3. Only last drawn basic wages and DA (excluding all allowances) should be considered for arriving 15 days salary. Wages should be calculated by dividing the last drawn monthly salary by 26 days and not by 30 days.Readers may refer to judgment of Supreme court in case Jeewanlal (1929) Ltd. v. Appellate Authority under the Payment of Gratuity Act" AIR 1984 SC 1842.
4. In the case of piece rated wages, daily wages shall be computed on the average of the total wages received by him for a period of three months immediately preceding the termination of his employment( excluding overtime wages). In the case of employees in a seasonal establishment, the employer shall pay the gratuity at the rate of seven days' wages for each season.
5. Use the formula:
Last drawn monthly Basic wages x 15 days x no. of completed years.
Ceiling on Gratuity and tax exemption
The Maximum amount of gratuity payable is as per ceiling under Section 4(3) of the Act is Rs. 10 lakhs and tax exemption is also available upto a limit of 10 lakhs. If there is any dispute as to the amount of gratuity payable, or about admissibility of any claim, or the person entitled to receive the gratuity, the employer shall deposit with the controlling authority such amount he regards as payable.
Nomination and nominee or Legal heirs’ right:
Employee can not nominate any other person, if he has a family as it is mandatory. However there can be two nominees from his family to receive gratuity payment in the case of death of employee (Section 6).In the absence of nomination it will be paid to the legal heirs(Second proviso to Section 4(2))
Gratuity is protected:
Gratuity payable under the Act can not be attached in execution of any decree or order of civil, revenue or criminal court. Gratuity if not paid, the aggrieved person on complaint through controlling authority /Collector recover gratuity with interest compounded.

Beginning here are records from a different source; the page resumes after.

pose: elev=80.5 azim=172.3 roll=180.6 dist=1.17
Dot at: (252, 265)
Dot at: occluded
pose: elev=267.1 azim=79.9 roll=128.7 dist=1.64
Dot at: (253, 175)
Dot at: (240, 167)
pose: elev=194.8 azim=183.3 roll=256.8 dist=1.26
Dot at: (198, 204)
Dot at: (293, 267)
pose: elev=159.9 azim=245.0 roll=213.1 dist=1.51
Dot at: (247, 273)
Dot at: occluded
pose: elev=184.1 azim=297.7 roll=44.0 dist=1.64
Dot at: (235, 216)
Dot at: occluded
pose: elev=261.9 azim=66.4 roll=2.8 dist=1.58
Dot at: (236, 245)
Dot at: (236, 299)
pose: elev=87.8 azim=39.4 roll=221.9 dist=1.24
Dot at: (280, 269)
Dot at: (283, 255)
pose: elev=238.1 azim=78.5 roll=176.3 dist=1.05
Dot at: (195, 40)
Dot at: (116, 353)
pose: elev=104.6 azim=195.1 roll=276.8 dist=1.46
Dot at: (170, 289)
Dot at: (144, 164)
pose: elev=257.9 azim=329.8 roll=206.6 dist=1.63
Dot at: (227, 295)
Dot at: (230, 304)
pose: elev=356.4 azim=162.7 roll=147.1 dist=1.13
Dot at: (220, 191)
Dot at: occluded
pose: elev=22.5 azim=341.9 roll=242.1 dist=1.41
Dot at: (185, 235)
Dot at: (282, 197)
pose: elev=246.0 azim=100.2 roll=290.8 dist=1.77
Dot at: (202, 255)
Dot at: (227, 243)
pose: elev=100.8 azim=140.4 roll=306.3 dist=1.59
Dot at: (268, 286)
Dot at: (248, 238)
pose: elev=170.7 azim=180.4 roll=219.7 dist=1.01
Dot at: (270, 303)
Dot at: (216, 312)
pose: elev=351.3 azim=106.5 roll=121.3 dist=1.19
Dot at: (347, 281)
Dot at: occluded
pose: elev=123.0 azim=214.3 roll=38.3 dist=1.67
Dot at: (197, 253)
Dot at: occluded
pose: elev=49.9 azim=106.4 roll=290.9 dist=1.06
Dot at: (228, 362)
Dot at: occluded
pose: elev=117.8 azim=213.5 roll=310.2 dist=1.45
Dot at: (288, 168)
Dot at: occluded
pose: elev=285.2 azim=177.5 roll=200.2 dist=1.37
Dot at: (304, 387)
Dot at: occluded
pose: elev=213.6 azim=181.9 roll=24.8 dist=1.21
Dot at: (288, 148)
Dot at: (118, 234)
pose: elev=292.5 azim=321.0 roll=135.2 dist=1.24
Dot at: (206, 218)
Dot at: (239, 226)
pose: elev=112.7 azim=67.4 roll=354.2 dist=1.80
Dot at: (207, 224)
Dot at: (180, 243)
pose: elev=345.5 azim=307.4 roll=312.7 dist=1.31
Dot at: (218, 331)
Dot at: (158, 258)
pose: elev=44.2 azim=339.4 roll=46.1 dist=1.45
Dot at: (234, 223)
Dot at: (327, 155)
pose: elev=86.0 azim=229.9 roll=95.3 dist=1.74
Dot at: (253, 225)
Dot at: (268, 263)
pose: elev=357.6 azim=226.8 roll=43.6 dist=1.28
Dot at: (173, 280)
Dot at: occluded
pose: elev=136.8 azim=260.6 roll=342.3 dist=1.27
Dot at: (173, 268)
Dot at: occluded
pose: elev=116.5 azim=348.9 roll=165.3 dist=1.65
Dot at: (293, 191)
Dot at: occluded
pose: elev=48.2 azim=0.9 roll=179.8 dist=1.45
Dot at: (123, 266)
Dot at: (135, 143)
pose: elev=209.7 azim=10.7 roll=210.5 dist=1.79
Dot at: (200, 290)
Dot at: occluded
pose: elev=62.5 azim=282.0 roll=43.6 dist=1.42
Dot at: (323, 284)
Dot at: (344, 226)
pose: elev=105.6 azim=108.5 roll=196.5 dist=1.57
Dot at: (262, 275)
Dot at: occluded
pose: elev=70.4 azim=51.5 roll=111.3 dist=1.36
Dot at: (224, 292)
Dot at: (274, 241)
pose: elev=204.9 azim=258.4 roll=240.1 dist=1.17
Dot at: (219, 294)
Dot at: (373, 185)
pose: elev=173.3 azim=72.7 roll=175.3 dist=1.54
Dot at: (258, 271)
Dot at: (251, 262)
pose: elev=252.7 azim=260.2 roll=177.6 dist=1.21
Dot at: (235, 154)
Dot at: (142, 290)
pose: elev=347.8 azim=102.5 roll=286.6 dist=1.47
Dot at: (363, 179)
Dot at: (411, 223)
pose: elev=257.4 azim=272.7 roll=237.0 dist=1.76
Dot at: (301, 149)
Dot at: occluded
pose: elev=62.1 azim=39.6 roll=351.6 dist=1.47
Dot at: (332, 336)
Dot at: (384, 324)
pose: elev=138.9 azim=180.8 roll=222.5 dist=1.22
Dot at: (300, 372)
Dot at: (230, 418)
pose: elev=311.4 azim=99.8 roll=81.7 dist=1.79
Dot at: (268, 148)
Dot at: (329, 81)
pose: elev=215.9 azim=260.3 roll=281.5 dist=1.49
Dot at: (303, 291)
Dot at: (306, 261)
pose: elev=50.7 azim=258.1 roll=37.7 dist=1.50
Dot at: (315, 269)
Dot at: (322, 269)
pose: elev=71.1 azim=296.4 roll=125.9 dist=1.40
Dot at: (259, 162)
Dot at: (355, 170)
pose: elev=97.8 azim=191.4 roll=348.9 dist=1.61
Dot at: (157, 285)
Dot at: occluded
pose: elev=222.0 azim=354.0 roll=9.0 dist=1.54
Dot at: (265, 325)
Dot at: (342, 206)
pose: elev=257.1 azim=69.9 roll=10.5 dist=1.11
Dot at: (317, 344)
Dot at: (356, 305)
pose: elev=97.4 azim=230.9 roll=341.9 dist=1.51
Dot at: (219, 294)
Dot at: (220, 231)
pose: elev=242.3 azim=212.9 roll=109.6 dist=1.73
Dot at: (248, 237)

When gratuity can be forfeited?
The gratuity of an employee can be forfeited if employment is terminated for any Act of willful omission or negligence causing any damage or loss of property to the employer to the extent of damage. Gratuity can be fully forfeited, if employee involves in riotous behavior or disorderly conduct or commits any other act of violence or offence involving moral turpitude in the course of his employment.
Conclusion: Since it is a welfare legislation, every employer should comply with the Act in letter and spirit and should not withhold on frivolous grounds or deprive payment. If an employer fails to pay gratuity, he shall be punishable with imprisonment for a term between six months to two years or a fine ranging between Rs.10,000 to Rs.20,000/- or both.